TESTO DELLA PAGINA -
◇ ◇ ◇ ◇

Un Paese piccolo, pieno di parenti e soci. Così in Italia cala il silenzio sulle molestie

A differenza di Hollywood, il mondo dello spettacolo italiano è pieno di membri di «conventicole». E le molestie rischiano di cadere nell'oblio
Un Paese piccolo pieno di parenti e soci. Così in Italia cala il silenzio sulle molestie

È passato più di un mese, da quel 5 ottobre in cui il New York Times ha pubblicato le prime rivelazioni su Harvey Weinstein.

Prima tappa: improvvisamente, in un effetto domino vorticoso, attrici, americane e non, raccontano di tutto e di più.

Seconda tappa: non c'è solo Harvey e non c'è solo il cinema. Escono rivelazioni e accuse, seguite da smentite o mezze ammissioni, in pochi casi si trovano prove e conferme. Si scopre che nulla è più difficile da dimostrare di una molestia: è sempre come in Rashomon di Akira Kurosawa (ogni personaggio ha un diverso punto di vista), è sempre con in Oleanna, la pièce e film di David Mamet: le zone grigie sono troppo dense, una nebbia di torti e ragioni, sussurri e grida.

È sempre stato così e non c’è bisogno di andare ai tempi del cinema muto. Nel 1991 Anita Hill testimoniò contro il giudice Clarence Thomas, accusandolo di molestie. Perse nella breve distanza (Thomas entrò comunque come richiesto alla Corte Suprema, motivo per cui se ne indagava la correttezza di comportamento) ma vinse, alla lunga, in termini di movimento d’opinione. Non solo: da allora molte leggi sono cambiate nel mondo libero e ogni istituzione che si rispetti ha la sua brava e vigile commissione sulle pari opportunità.

Già, ma in Italia? Due anni dopo il caso Hill, la scrittrice Angela Scarparo accusò il filosofo Giacomo Marramao di molestie sessuali. Commise l’errore di dire «mi ha trattata come un’attricetta disposta a tutto». Un gruppo di attrici, all’epoca, firmò un risentito comunicato (tra di loro Stefania e Amanda Sandrelli, Elena Sofia Ricci e Giuliana De Sio). Angela Scarparo aveva denunciato un uomo e indirettamente insultato delle donne. Il caso fu poi archiviato.

Saranno archiviate anche le molte accuse di oggi, quelle che hanno fatto saltare teste a Hollywood, nella Silicon Valley, nell’editoria, nel governo britannico? Forse no. Come ha detto Michelle Pfeiffer (non molestata né da Harvey né da altri), questo scandalo è utile, apre una conversazione, costringe le donne a ripercorrere la loro storia personale e quella collettiva. Costringe gli uomini a confrontarsi con ragionamenti che mettono in discussione presunzioni ataviche, noi cacciatori maschi, loro prede femmine. Forse no, perché questa volta ad accusare sono in tante e sono donne in gran parte popolari e potenti. Forse no, perché esiste una nuova generazione di figlie di madri lavoratrici che deve essersi detta che alla prepotenza nei rapporti professionali bisogna mettere un freno, ristabilire confini, imporre rispetto. «Anche perché, se in queste situazioni l’uomo dimostra l’autocontrollo di una zanzara di fronte al sangue, perdiamo tutti, uomini compresi», ha detto il deputato Beatrice Brignone.

◇ ◇ ◇ ◇

DATI RIPORTATI -
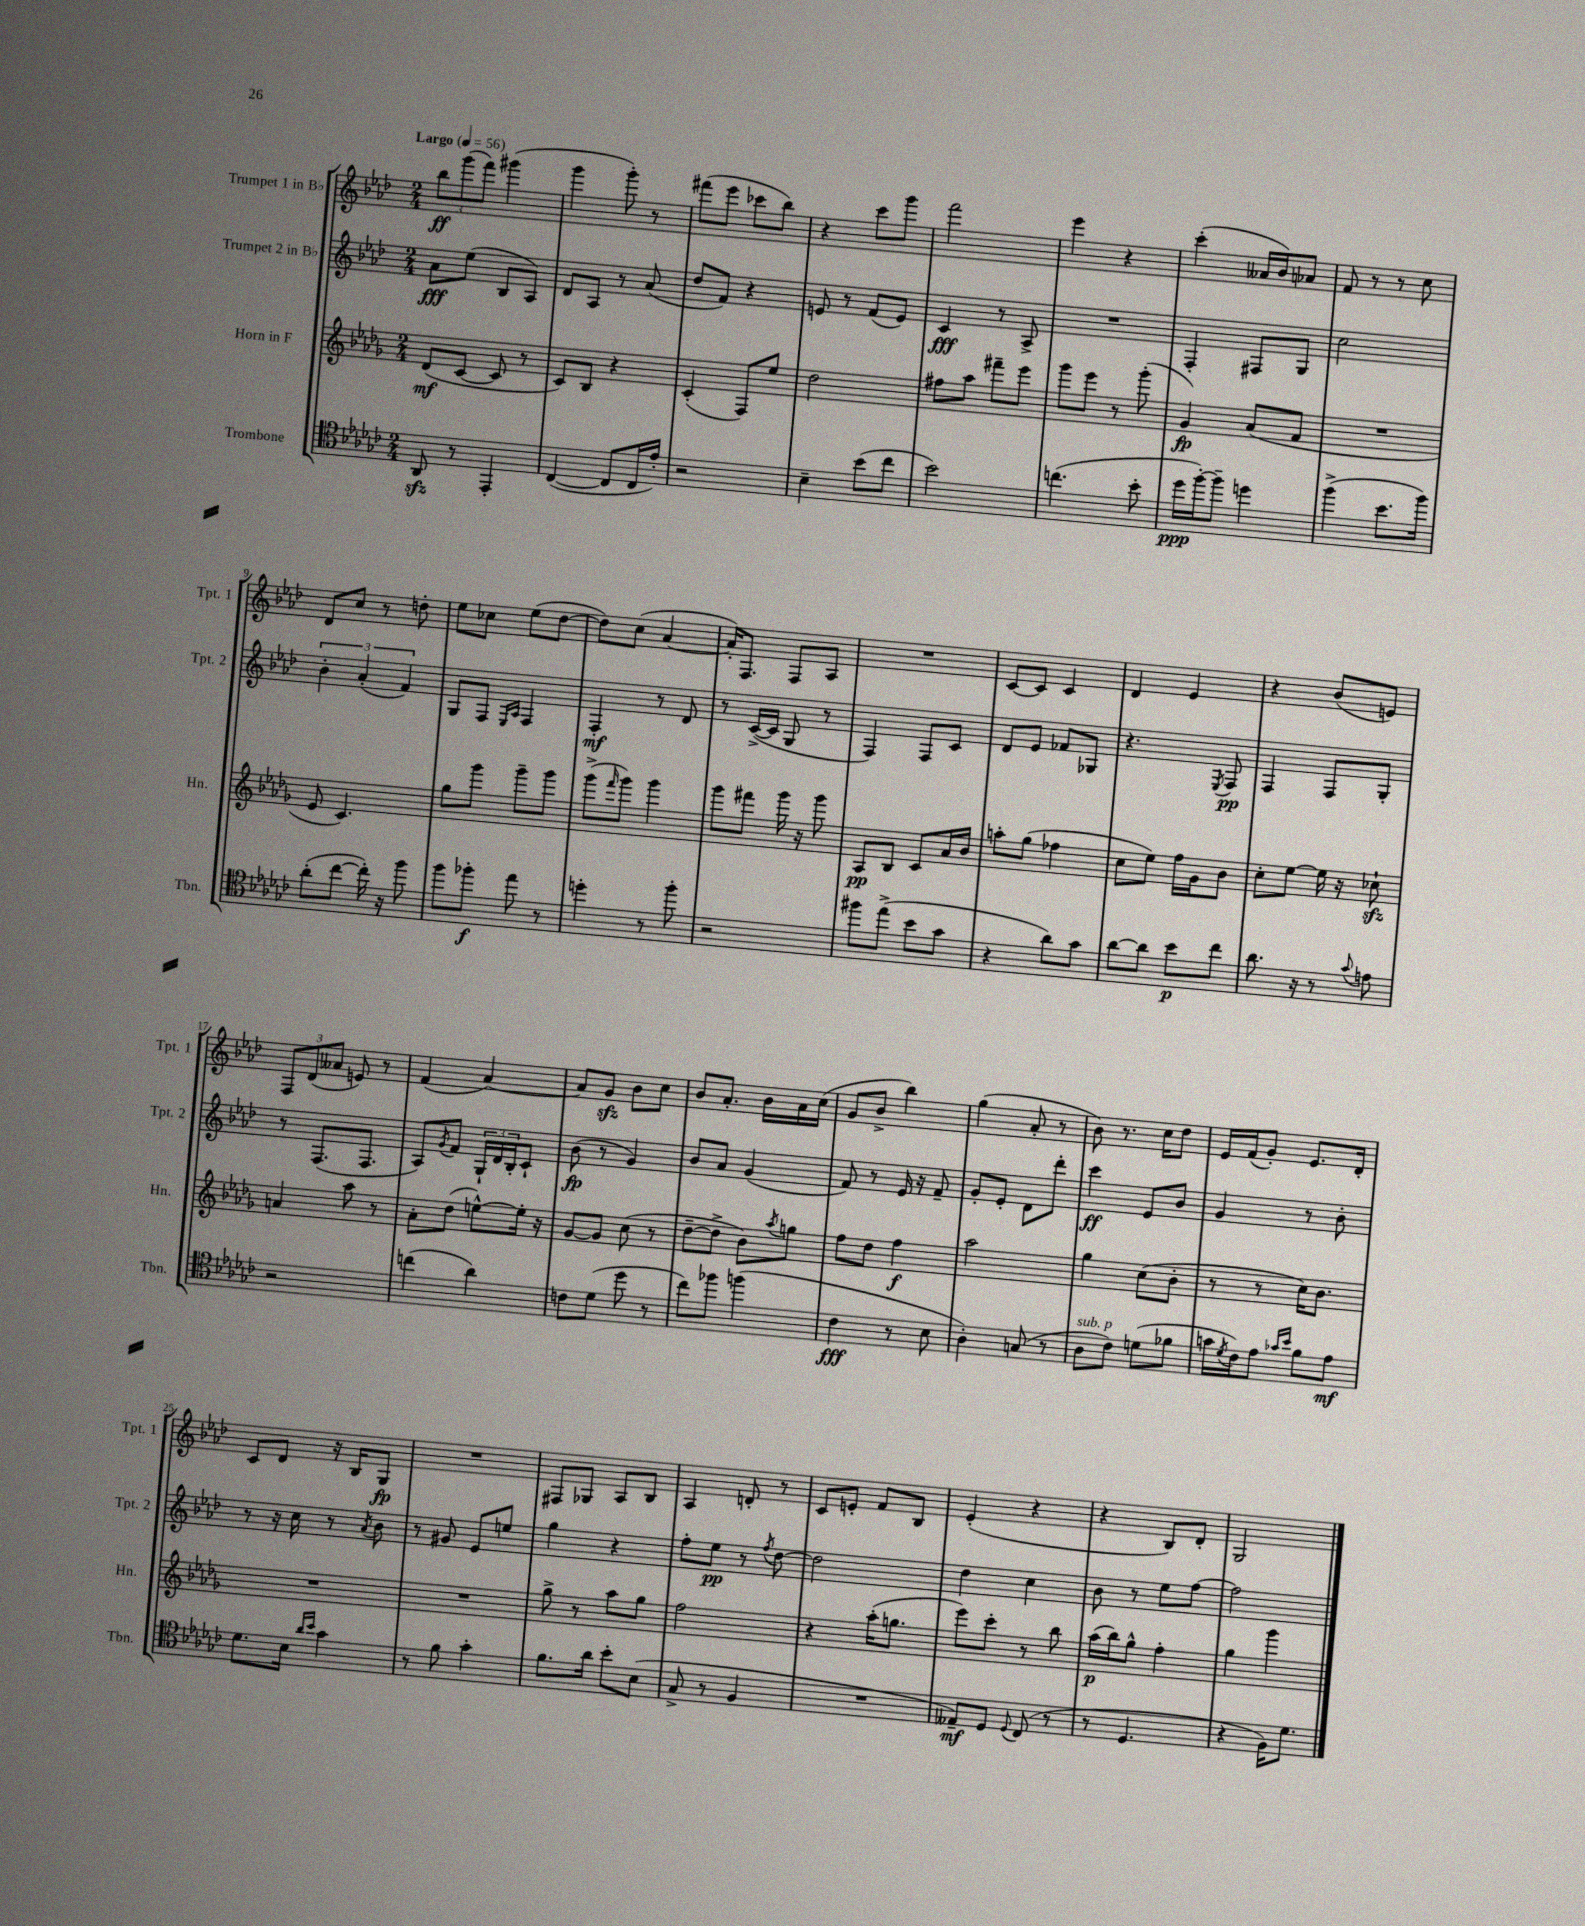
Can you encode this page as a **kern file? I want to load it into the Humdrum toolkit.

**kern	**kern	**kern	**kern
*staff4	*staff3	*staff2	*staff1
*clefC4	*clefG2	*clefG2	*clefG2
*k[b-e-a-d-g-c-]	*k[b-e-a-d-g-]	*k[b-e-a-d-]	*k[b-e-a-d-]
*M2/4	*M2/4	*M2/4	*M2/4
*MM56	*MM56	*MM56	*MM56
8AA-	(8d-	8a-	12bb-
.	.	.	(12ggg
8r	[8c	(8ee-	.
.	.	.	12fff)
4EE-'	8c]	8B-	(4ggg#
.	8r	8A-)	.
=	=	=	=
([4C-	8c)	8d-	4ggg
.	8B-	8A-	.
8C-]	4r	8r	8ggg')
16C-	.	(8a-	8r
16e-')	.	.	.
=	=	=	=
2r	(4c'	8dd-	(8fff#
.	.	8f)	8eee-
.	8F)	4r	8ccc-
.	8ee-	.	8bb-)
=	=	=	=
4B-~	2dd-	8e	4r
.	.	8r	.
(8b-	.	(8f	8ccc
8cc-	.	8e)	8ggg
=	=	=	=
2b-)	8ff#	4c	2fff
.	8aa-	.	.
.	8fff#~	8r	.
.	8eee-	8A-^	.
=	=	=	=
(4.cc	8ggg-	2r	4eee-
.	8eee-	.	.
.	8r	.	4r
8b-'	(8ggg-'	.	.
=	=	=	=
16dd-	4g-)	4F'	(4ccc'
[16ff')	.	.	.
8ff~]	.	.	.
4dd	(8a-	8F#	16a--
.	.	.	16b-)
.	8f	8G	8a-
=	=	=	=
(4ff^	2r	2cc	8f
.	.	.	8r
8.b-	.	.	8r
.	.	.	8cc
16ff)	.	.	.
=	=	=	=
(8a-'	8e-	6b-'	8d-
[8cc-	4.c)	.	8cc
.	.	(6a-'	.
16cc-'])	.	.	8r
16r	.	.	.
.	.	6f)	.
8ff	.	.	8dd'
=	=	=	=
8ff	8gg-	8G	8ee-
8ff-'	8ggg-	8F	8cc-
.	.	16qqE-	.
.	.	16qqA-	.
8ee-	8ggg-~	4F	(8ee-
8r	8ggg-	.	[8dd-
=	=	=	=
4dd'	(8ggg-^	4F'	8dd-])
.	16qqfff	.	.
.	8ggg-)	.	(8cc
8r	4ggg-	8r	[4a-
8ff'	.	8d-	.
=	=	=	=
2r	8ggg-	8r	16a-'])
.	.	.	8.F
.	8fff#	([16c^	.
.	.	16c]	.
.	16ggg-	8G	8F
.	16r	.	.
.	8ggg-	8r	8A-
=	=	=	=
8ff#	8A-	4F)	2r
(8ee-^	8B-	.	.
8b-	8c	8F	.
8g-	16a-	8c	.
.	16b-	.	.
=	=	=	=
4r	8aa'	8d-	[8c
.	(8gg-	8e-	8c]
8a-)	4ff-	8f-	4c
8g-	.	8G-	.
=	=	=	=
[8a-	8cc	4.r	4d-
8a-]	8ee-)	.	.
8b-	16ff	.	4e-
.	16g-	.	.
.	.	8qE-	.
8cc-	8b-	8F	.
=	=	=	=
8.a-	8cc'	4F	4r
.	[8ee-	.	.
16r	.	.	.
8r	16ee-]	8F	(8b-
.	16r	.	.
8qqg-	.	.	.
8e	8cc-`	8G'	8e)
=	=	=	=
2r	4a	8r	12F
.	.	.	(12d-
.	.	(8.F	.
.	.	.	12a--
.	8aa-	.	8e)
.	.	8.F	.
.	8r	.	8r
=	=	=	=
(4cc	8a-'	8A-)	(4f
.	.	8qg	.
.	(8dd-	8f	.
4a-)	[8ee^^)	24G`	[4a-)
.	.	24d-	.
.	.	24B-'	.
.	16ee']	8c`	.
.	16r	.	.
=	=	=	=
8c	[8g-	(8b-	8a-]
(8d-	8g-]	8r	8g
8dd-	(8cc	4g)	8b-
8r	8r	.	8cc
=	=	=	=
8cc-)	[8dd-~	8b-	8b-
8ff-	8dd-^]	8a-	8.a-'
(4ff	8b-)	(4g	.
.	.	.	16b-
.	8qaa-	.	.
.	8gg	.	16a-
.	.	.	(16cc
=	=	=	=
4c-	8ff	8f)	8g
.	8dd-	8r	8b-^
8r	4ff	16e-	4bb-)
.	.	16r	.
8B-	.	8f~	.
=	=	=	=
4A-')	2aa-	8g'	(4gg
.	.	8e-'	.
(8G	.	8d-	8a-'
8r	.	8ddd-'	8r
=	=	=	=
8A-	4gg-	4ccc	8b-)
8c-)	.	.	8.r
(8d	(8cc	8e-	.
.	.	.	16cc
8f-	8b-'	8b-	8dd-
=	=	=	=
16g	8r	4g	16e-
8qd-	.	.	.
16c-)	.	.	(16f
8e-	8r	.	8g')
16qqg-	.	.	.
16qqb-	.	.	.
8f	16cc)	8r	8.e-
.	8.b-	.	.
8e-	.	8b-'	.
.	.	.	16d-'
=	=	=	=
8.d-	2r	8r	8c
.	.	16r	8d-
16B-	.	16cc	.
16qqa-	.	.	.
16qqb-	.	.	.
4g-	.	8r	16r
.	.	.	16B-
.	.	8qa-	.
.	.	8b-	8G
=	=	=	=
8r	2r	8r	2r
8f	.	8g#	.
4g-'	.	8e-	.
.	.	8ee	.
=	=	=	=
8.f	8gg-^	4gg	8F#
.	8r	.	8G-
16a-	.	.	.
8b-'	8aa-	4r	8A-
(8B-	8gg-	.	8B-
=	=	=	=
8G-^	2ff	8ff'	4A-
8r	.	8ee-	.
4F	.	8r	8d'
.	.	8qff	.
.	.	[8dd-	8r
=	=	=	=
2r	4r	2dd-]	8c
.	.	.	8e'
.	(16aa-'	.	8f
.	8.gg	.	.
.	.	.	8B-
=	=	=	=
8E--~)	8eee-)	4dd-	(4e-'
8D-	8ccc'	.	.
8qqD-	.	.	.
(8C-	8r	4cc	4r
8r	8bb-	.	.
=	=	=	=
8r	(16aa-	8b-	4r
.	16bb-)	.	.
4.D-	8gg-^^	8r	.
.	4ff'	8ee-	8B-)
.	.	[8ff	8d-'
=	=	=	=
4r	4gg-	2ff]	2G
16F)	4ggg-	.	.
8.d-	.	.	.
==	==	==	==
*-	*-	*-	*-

◇ ◇ ◇ ◇

CONSEGNE -
1. Riporta il passo dell'articolo sulle molestie che comincia con "È passato più" e prosegue fino a "tutto e di più.".
2. Secondo l'articolo sulle molestie, in che anno Anita Hill testimoniò contro il giudice Clarence Thomas?
3. Scrivi il seguito dell'articolo sulle molestie a partire dall'ultima frase riportata.

RISPOSTE PER CONSEGNA -
1.
È passato più di un mese, da quel 5 ottobre in cui il New York Times ha pubblicato le prime rivelazioni su Harvey Weinstein.

Prima tappa: improvvisamente, in un effetto domino vorticoso, attrici, americane e non, raccontano di tutto e di più.

2. Nel 1991.

3.
Eppure, a guardare gli effetti dello scandalo Weinstein nel nostro Paese, pare di stare ai tempi di Angela Scarparo: tutti i maschi galantuomini, tutte le femmine mute.

Saranno archiviate, inghiottite nella quiete annoiata che segue ogni tempesta mediatica le dichiarazioni (per ora anonime) raccolte dalla trasmissione televisiva Le Iene? Finirà nel dimenticatoio l’intervista rilasciata a Vanity Fair da Miriana Trevisan su un incontro un po’ troppo ravvicinato con il regista Giuseppe Tornatore? E che seguito avranno le ultime indiscrezioni su Fausto Brizzi che sarebbe, appunto, il molestatore seriale di cui parlano le intervistate dalle Iene? Non ci saranno altri casi, altre testimonianze? Il rischio c’è. Un po’, perché a differenza di Hollywood, il mondo dello spettacolo italiano è piccolo, pieno di parenti e soci, di membri di «conventicole», come si diceva in quel gran film che è Caterina va in città di Paolo Virzì.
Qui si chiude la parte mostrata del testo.